> **GIVEN INFORMATION**
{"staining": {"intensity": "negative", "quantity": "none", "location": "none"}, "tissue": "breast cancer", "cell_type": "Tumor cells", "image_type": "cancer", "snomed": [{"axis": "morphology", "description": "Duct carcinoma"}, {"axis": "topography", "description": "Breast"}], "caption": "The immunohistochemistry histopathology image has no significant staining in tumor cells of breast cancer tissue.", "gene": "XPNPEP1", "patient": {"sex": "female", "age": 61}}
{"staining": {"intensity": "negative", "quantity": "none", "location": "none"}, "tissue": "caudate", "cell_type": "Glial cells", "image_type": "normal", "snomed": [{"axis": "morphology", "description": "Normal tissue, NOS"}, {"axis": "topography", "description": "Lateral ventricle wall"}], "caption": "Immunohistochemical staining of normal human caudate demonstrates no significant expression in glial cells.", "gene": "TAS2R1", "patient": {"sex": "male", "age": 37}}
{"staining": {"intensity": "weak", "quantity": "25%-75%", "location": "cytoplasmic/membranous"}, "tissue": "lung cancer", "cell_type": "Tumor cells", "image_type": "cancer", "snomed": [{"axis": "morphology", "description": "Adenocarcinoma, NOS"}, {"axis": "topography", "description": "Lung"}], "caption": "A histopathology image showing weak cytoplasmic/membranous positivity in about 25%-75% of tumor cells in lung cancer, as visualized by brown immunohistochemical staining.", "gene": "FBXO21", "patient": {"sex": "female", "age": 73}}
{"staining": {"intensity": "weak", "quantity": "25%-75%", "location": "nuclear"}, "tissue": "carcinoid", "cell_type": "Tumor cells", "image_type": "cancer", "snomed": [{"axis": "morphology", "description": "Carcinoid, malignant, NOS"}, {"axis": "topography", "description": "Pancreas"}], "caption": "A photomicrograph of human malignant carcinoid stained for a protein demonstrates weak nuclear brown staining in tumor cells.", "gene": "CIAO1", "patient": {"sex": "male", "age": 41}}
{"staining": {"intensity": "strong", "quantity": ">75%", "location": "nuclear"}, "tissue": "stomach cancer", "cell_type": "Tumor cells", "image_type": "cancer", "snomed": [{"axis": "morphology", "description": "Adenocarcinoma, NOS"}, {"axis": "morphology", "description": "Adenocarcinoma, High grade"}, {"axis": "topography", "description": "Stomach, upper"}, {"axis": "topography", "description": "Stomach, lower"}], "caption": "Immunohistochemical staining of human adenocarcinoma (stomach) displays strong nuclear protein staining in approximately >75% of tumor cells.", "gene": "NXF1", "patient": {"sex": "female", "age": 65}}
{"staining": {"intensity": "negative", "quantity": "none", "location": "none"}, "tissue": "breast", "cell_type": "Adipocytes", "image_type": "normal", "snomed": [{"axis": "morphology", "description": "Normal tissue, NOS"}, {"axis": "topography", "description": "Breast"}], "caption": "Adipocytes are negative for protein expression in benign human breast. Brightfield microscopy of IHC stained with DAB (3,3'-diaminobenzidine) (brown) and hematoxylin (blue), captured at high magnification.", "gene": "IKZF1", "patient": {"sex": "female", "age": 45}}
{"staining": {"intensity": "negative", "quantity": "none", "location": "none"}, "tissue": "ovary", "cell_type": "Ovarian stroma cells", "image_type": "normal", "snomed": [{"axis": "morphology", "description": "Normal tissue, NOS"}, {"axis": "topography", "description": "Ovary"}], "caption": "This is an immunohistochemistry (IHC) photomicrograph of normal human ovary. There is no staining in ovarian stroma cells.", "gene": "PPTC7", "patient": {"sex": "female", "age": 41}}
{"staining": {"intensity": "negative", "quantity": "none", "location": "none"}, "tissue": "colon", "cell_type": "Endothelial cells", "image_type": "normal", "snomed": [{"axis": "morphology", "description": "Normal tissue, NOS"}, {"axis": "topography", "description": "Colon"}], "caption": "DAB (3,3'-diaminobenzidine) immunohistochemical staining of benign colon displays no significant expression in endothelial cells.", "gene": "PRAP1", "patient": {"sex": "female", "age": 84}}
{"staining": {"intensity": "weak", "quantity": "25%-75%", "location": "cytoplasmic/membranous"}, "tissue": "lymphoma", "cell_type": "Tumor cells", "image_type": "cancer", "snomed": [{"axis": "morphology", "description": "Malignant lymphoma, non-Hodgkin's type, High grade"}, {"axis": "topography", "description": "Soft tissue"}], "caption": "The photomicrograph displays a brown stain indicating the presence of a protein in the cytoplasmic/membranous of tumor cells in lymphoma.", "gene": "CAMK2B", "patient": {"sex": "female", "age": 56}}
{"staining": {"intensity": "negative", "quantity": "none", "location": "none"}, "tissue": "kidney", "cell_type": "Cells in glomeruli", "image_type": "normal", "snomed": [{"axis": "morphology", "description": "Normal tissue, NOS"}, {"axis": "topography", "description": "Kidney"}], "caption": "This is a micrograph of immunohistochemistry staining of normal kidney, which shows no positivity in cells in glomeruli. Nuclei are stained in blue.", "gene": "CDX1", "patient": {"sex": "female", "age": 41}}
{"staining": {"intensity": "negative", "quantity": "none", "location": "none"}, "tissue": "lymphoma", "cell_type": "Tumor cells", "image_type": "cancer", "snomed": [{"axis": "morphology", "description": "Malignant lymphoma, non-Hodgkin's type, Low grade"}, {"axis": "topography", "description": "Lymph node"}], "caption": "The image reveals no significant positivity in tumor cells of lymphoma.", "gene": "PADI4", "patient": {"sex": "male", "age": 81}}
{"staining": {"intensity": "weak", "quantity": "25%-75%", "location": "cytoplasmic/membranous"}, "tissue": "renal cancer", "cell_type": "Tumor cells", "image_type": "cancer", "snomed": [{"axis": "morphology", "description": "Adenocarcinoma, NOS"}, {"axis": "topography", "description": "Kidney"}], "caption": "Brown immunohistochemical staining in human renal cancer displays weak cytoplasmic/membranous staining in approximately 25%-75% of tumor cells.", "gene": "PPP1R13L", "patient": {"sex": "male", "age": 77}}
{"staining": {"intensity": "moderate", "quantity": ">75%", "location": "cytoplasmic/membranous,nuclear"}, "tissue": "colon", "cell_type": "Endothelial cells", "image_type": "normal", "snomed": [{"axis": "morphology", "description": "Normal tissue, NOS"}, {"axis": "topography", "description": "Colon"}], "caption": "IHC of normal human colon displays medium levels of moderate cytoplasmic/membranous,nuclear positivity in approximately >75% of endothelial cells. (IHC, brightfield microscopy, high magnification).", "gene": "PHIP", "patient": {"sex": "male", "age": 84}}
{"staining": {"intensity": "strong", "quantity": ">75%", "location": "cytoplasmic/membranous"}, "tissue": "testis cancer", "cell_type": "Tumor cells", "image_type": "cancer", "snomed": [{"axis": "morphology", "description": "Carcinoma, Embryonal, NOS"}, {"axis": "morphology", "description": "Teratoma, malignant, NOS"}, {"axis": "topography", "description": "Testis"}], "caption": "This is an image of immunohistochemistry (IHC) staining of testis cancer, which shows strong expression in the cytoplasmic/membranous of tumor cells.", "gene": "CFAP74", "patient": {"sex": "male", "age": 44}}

> **AIM OF THE EXERCISE**
Each line from the one containing "immunohistochemical staining in" to the last line of the material above should be reproduced word for word, with nothing added.

> **TASK OUTPUT**
{"staining": {"intensity": "weak", "quantity": "25%-75%", "location": "cytoplasmic/membranous"}, "tissue": "renal cancer", "cell_type": "Tumor cells", "image_type": "cancer", "snomed": [{"axis": "morphology", "description": "Adenocarcinoma, NOS"}, {"axis": "topography", "description": "Kidney"}], "caption": "Brown immunohistochemical staining in human renal cancer displays weak cytoplasmic/membranous staining in approximately 25%-75% of tumor cells.", "gene": "PPP1R13L", "patient": {"sex": "male", "age": 77}}
{"staining": {"intensity": "moderate", "quantity": ">75%", "location": "cytoplasmic/membranous,nuclear"}, "tissue": "colon", "cell_type": "Endothelial cells", "image_type": "normal", "snomed": [{"axis": "morphology", "description": "Normal tissue, NOS"}, {"axis": "topography", "description": "Colon"}], "caption": "IHC of normal human colon displays medium levels of moderate cytoplasmic/membranous,nuclear positivity in approximately >75% of endothelial cells. (IHC, brightfield microscopy, high magnification).", "gene": "PHIP", "patient": {"sex": "male", "age": 84}}
{"staining": {"intensity": "strong", "quantity": ">75%", "location": "cytoplasmic/membranous"}, "tissue": "testis cancer", "cell_type": "Tumor cells", "image_type": "cancer", "snomed": [{"axis": "morphology", "description": "Carcinoma, Embryonal, NOS"}, {"axis": "morphology", "description": "Teratoma, malignant, NOS"}, {"axis": "topography", "description": "Testis"}], "caption": "This is an image of immunohistochemistry (IHC) staining of testis cancer, which shows strong expression in the cytoplasmic/membranous of tumor cells.", "gene": "CFAP74", "patient": {"sex": "male", "age": 44}}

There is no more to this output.